For beginners in cryptocurrency trading, the main thing to look at for price fluctuations is to understand candlestick patterns and pay attention to their formations and positions, as well as to analyze them in conjunction with the current market conditions. The following is a detailed introduction:
1. Look at candlesticks
Distinguish direction through the colors of the candlesticks
Bearish: downtrend, solid line, represented in green in China and red internationally.
Bullish: uptrend, hollow line, represented in red in China and green internationally. If you connect the bearish and bullish lines, it will be easy to see the direction.
Look at the size of the body, which represents the difference between the closing price and the opening price. The larger the difference, the stronger the force of the uptrend or downtrend.
Based on the fluctuation range between the opening and closing prices, candlesticks can be categorized into extreme bearish, extreme bullish, small bearish, small bullish, medium bearish, medium bullish, and large bearish and bullish types. Extreme bearish and bullish candlesticks typically have a fluctuation range of about 0.5%; small bearish and small bullish candlesticks generally have a range of 0.6-1.5%; medium bearish and medium bullish candlesticks usually range from 1.6-3.5%; large bearish and large bullish candlesticks have a range of over 3.6%.
Look at the length of the shadow, which represents the difference between the highest and lowest prices of the day and the closing price.

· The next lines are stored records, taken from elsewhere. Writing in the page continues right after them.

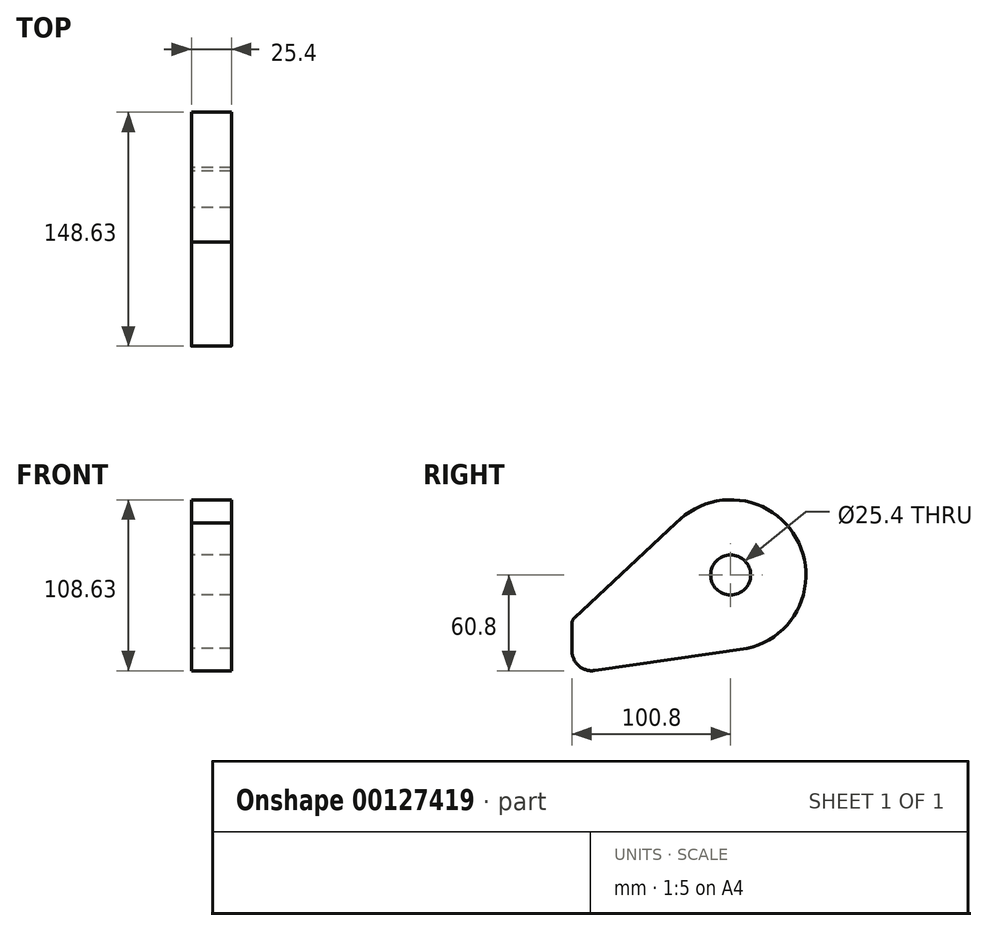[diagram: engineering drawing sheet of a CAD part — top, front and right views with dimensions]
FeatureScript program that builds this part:
annotation { "Feature Type Name" : "Feature", "Feature Type Description" : "" }
export const myFeature = defineFeature(function(context is Context, id is Id, definition is map)
    precondition{}
    {
        {
            var Q0;
            Q0=qCreatedBy(makeId("Right.planeOp"),FACE);
            var sketch = newSketch(context, id + "F0", { "sketchPlane" : qUnion([Q0])});
            skArc(sketch, "E0", {"start": v(3.24, -47.72) * mm, "mid": v(43.3, 20.34) * mm, "end": v(-34.66, 32.96) * mm});
            skLineSegment(sketch, "E1", {"start": v(-34.66, 32.96) * mm, "end": v(-100.8, -28.7) * mm});
            skLineSegment(sketch, "E2", {"start": v(-100.8, -62.77) * mm, "end": v(-100.8, -28.7) * mm});
            skLineSegment(sketch, "E3", {"start": v(-100.8, -62.77) * mm, "end": v(10.42, -46.68) * mm});
            skSolve(sketch);
        }
        {
            var Q0;
            {var subQ4=sQuery(id+"F0.wireOp",EDGE,"E1");Q0=makeQuery(id+"F0.imprint","IMPRINT",FACE,{"disambiguationData":[TD([[makeQuery(id+"F0.imprint","IMPRINT",EDGE,{"derivedFrom":subQ4}),1.0]])]});}
            extrude(context, id + "F1", {"entities" : qUnion([Q0]), "depth" : 25.4 * mm});
        }
        {
            var Q0;
            Q0=makeQuery(id+"F1.opExtrude","SWEPT_EDGE",EDGE,{"disambiguationData":[OSD([sQuery(id+"F0.wireOp",EDGE,"E1"),sQuery(id+"F0.wireOp",EDGE,"E2")])]});
            fillet(context, id + "F2", {"entities" : qUnion([Q0]), "radius" : 5.08 * mm, "tangentPropagation" : true, "allowEdgeOverflow" : false});
        }
        {
            var Q0;
            Q0=makeQuery(id+"F1.opExtrude","SWEPT_EDGE",EDGE,{"disambiguationData":[OSD([sQuery(id+"F0.wireOp",EDGE,"E2"),sQuery(id+"F0.wireOp",EDGE,"E3")])]});
            fillet(context, id + "F3", {"entities" : qUnion([Q0]), "radius" : 12.7 * mm, "tangentPropagation" : true, "allowEdgeOverflow" : false});
        }
        {
            var Q0;
            Q0=makeQuery(id+"F1.opExtrude","CAP_FACE",FACE,{"disambiguationData":[OSD([sQuery(id+"F0.wireOp",EDGE,"E0"),sQuery(id+"F0.wireOp",EDGE,"E1"),sQuery(id+"F0.wireOp",EDGE,"E2"),sQuery(id+"F0.wireOp",EDGE,"E3")])],"isStart":true});
            var sketch = newSketch(context, id + "F4", { "sketchPlane" : qUnion([Q0])});
            skCircle(sketch, "E4", {"center": v(0, 0) * mm, "radius": 28.5 * mm});
            skSolve(sketch);
        }
        {
            var Q0;
            Q0=sQuery(id+"F4.wireOp",VERTEX,"E4.center");
            var Q1;
            Q1=makeQuery(id+"F1.opExtrude","SWEPT_BODY",BODY,{"disambiguationData":[OSD([sQuery(id+"F0.wireOp",EDGE,"E0"),sQuery(id+"F0.wireOp",EDGE,"E1"),sQuery(id+"F0.wireOp",EDGE,"E2"),sQuery(id+"F0.wireOp",EDGE,"E3")])]});
            hole(context, id + "F5", {"style" : HoleStyle.SIMPLE, "endStyle" : HoleEndStyle.THROUGH, "holeDiameter" : 25.4 * mm, "locations" : qUnion([Q0]), "scope" : qUnion([Q1]), "isTappedThrough" : true});
        }
    });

The longer the shadow, the greater the resistance. The longer the upper shadow, the greater the resistance to upward movement, and the longer the lower shadow, the greater the resistance to downward movement.
2. Patterns and positions
There are mainly two types of patterns in cryptocurrency investment: long-term patterns and short-term patterns. Generally, investors pay more attention to long-term patterns because short-term patterns move within relatively small ranges, yielding less significant data. They are also easily influenced by various factors, making it hard to grasp accurately, and ultimately getting lost among numerous influencing factors.
Therefore, investors must have a thorough understanding and recognition of long-term patterns to analyze the market effectively. The effective combination of positions in cryptocurrency investment is very important. There are many types of positions, and the information they convey varies. For example, the head and shoulders bottom pattern indicates a bottom reversal, and it usually appears in the bottom area. If a head and shoulders bottom appears, investors need to exit the market and patiently wait. Thus, we say that changes in position can help investors directly judge the upcoming trading content.